By Dan Monheit, originally shared on Carsales.com 15.01.21
Sure, some of it may be to do with the need to transport vast quantities of hoarded toilet paper, but that can’t be the only reason Aussies are flocking online to buy vans.
Turns out, Behavioural Science may have the answer. Cue the Projection Bias, our tendency to assume that our future selves will have the exact same set of tastes, preferences and priorities that our current selves do. It’s the very reason we shouldn’t grocery shop when we feel hungry, get a tattoo the moment inspiration strikes, or sign up for a gym membership on our first 6am visit. Thanks to the Projection Bias, whether we’re hungry, inspired or highly motivated, we can’t imagine ever feeling any other way.
With international travel off the cards for the foreseeable future, it’s fair to assume we’re planning to make the most of our own, expansive backyard like never before. For some, that’s planning the next camping, fishing or hiking adventure. For others, it’s finding the best spot to surf, ski or cycle. Whatever it is that people are aspiring to do, the one thing they all have in common is the need to get somewhere far away, with more equipment than you can carry on your back. Did somebody say van?
Though deep down we know it won’t be like this forever, our current, inspired, outdoorsy selves really don’t care. When it comes to decision making — even around long-term commitments like car ownership — the ‘right here, right now’ is all-conquering.

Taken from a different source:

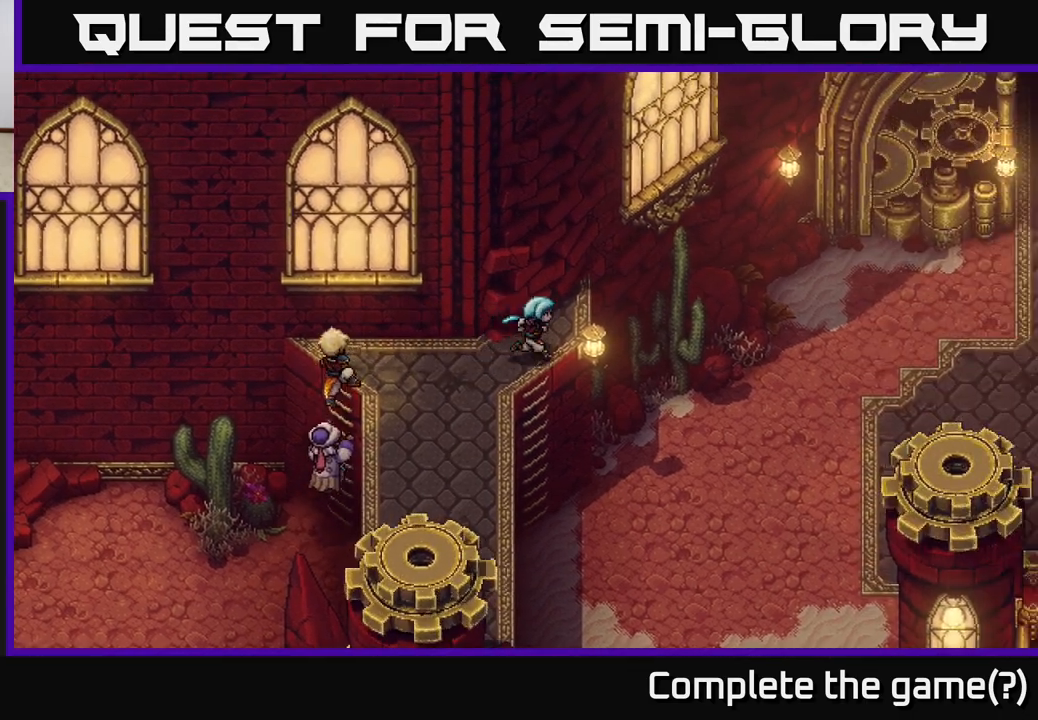
{"buttons": [], "left_stick": "right", "right_stick": "center", "events": [[83, "A", "down"], [250, "A", "up"]]}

People will make all sorts of decisions based on the assumption that they’ll always feel exactly as they do, right here, right now. Though on average Aussies only replace their cars once every 10 years, we’re making long-term decisions on what car we want to own based on our short-term preferences. Even though things may be back to “normal” before we know it, The Projection Bias provides a golden opportunity to capitalise on motivation in the moment.